Tuesday 11 February 2014

Big Welsh Veggie Lasagne

If  like me, you have a family of meat eating carnivores, you expect groans if vegetables are mentioned. However my husband and 4 sons cannot get enough of this very nutritious filling Welsh Veggie Lasagne that  satisfies the largest meat eaters appetite as it is crammed full of filling ingredients!

Ingredients for Family of 6 (adjust your portions to suit your family size)

6 Everyday Value Leeks at Tesco (usually get 3/4 in a pack so buy 2 packs) @ £1.92 each or buy 6 loose leeks @ 62p each. (If you are lucky enough to have a market nearby then shop there!)
350gr pack of Tesco Everyday Value Mushrooms @ 79p a pack
250gr pack Tesco Everyday Value Lasagne Sheets @ 32p a pack
2 Tubs of Tesco Everyday Value Cottage Cheese @ 64p a tub
1 slab (250gr) of either white Caerphilly Cheese (if you live in Wales) or Cheshire Cheese @ £2.00. (Please no substitutes as it has to be a crumbly white cheese)
2 onions @ 25p each at Tesco or trio for £1.00
1 bag of Medium Grated Cheese (always an offer to buy 2 for £3 at Tesco) Or you can buy a slab if you prefer.
2 tablespoons oil or margarine/butter if not available.

Optional

A few slugs of Worcester sauce
1 tablespoon black pepper
6 Potatoes (suitable for jackets - either fresh or you can buy Frozen in packs of 4 which are more expensive) Or chips if you prefer.
Sprig of fresh parsley or dried.

Method

Get a saucepan and fill it with cold water and put onto the stove/hob to boil. Rinse the leeks (unless they are pre-washed) under a cold tap. Cut the top and bottom of the leeks with a sharp knife. Then cut each leek into small pieces (like little cylindrical circles). When the water in the pan has boiled, turn the heat down to medium and add the leeks. let them cook for about 10 minutes.

While the leeks are cooking, get a frying pan and add the 2 tablespoons of oil or knob of marg/butter.Get the mushrooms and rinse them under cold water in a colander. If  you haven't got one no worries just take a few at a time and wash them under a cold tap. Then carefully peel the skin off each mushroom until they are bald! Cut them sideways on into small pieces. Then peel the onions and cut them into small dices. Put the heat on a medium setting for your pan. Throw the mushrooms and onions into the pan, constantly turning them over. If you have the Worcester Sauce, now is the time to add a couple of slugs and the tablespoon of black pepper. Remove the leeks from the stove/hob and drain the water off either in a colander or take the saucepan lid and hold it over the top, draining the water bit by bit. Add the cooked leeks to the mushrooms and onion mixture in the frying pan and cook for a further 2 minutes.
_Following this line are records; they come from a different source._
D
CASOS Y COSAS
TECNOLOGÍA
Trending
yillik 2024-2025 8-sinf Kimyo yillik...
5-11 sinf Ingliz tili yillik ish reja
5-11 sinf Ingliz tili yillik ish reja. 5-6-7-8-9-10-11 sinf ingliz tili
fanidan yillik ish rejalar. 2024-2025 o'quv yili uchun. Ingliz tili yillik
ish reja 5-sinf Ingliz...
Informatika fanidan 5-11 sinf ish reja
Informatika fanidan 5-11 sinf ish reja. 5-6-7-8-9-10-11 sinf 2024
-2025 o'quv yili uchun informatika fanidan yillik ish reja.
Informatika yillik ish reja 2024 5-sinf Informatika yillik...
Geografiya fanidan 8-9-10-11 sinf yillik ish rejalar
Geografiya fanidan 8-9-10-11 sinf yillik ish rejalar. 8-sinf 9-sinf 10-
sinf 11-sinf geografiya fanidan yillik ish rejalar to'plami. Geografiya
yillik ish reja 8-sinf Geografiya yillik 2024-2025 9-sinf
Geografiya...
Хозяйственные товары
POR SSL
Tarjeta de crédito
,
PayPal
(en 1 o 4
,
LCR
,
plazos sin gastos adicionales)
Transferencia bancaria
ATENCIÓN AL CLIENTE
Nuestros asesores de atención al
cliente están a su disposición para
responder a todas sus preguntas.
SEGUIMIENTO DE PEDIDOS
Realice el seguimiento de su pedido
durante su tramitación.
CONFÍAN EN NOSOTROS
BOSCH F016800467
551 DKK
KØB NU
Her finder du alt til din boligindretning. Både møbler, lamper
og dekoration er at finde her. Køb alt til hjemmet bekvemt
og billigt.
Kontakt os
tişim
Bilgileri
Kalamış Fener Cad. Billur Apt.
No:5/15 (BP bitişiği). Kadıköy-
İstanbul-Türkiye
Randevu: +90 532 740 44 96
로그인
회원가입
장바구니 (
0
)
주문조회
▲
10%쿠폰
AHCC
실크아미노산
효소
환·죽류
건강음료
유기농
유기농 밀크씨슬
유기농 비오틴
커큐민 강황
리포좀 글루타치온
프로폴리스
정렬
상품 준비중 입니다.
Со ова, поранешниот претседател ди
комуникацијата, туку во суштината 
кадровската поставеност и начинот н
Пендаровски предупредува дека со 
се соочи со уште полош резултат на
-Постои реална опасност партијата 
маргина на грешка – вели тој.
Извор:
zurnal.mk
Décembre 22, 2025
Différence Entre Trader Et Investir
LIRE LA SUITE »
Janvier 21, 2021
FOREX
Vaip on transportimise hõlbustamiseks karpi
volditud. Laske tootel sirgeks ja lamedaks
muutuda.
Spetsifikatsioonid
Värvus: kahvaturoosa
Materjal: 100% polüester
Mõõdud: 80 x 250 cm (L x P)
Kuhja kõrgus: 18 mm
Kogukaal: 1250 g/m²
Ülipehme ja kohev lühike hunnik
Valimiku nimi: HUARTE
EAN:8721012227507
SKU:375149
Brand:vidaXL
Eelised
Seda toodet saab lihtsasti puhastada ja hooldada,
Turn on the oven to pre-heat to 190C OR Gas Mark 5. Take a casserole dish. There are vast quantities of second hand casserole dishes, remnants of over zealous wedding presents from the 1970s/80s in charity shops I find at 50p-£1 each. Take the leek/onions/mushroom mixture and put just enough to cover the bottom of the casserole dish sparingly. then open your lasagne sheets. Break pieces down into three separate pieces and cover the first layer of the vegetables in the casserole dish. It may take a few sheets. Then put another vegetable layer on top of the broken lasagne sheets - again just enough to cover the sheets. Then layer some more lasagne sheets over the top as before.

Get a bowl. Throw both tubs of cottage cheese in. Take the slab of the white Caerphilly or Cheshire cheese and gently crumble it into the bowl. Then stir the mixture together for 2 mins so both cheeses are combined. When it is thoroughly mixed, turn out the bowl into the casserole dish and spread the entire cheese mixture on top of the lasagne sheets. Then put another layer of lasagne sheets on top, and the remaining vegetable layer on top of this. Finally get the bag of grated medium of cheese and spread this on the top.

Put the lid on the casserole dish and put it in the oven for 20 minutes. After 20 minutes remove the lid and then cook in the oven for a further 10 minutes.

Then remove and you can decorate with some optional parsley on the top or not!

Tip: I always serve my Welsh veggie lasagne up with some Jacket Spuds to make a truly filling meal for my hungry teenagers. Some may prefer a portion of chips. Or even on its own as it is filling enough. Do whats right for your family appetities!